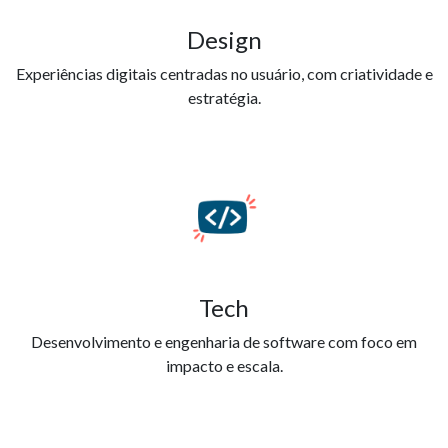
Design
Experiências digitais centradas no usuário, com criatividade e
estratégia.
Tech
Desenvolvimento e engenharia de software com foco em
impacto e escala.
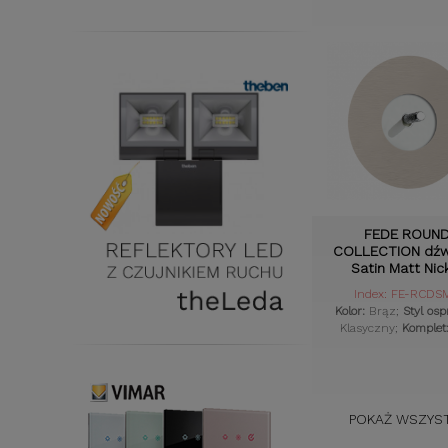
FEDE ROUN
COLLECTION dźw
Satin Matt Nic
Index: FE-RCDS
Kolor:
Brąz;
Styl osp
Klasyczny;
Komplet
POKAŻ WSZYS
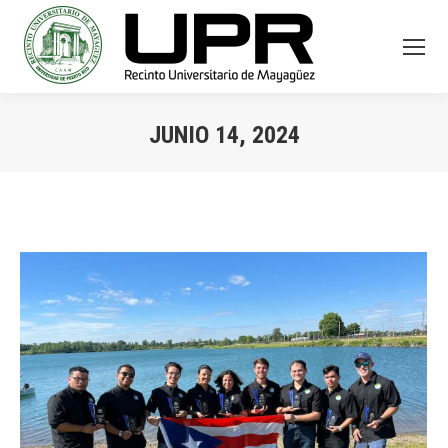
JUNIO 14, 2024
You are here:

## Your instructions
What you write should match the entries exactly, except that the pictures are dropped.

## Your solution
Design
Experiências digitais centradas no usuário, com criatividade e
estratégia.
Tech
Desenvolvimento e engenharia de software com foco em
impacto e escala.
FEDE ROUN
COLLECTION dźw
Satin Matt Nic
Index: FE-RCDS
Kolor:
Brąz;
Styl osp
Klasyczny;
Komplet
POKAŻ WSZYS
JUNIO 14, 2024
You are here:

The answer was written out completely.